- [Exercise] Show every line below that contains the string "integration". Case counts.

[Excerpted records Boundary: Start]

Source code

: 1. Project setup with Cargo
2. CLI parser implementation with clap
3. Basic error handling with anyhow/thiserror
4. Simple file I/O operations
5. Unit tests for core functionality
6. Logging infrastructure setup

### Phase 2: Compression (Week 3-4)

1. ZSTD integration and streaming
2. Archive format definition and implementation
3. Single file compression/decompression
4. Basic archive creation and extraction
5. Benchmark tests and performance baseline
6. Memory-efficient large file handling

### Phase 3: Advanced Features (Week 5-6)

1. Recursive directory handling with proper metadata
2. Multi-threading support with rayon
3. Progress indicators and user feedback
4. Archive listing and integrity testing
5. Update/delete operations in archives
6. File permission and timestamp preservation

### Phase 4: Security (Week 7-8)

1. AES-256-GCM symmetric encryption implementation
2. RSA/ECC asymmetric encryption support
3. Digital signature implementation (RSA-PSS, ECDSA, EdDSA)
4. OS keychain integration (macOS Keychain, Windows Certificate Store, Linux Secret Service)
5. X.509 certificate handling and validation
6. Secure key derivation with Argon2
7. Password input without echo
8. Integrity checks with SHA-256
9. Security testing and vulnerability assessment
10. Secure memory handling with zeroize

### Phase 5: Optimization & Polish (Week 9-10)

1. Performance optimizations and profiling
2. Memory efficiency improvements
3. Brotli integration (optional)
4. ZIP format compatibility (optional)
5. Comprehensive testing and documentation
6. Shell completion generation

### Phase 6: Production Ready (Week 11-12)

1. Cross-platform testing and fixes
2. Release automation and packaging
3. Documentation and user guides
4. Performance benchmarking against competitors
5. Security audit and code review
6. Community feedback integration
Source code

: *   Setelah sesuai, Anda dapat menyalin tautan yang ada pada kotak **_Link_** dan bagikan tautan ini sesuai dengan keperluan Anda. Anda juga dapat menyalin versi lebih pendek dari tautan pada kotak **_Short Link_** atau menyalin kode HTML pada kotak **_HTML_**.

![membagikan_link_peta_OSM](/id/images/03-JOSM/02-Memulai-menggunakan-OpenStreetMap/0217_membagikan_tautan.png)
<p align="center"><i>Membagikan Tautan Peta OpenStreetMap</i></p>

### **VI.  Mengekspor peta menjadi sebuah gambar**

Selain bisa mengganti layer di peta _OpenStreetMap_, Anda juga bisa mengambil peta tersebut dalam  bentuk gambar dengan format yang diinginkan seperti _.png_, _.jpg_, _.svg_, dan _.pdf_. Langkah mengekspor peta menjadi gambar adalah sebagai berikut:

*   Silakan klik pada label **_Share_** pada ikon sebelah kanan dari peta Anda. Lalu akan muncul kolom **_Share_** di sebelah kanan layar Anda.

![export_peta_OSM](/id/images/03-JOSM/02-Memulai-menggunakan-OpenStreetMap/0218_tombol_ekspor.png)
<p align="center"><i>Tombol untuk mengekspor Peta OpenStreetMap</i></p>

[Excerpted records Boundary: End]

- [Exercise answer]
1. ZSTD integration and streaming
4. OS keychain integration (macOS Keychain, Windows Certificate Store, Linux Secret Service)
3. Brotli integration (optional)
6. Community feedback integration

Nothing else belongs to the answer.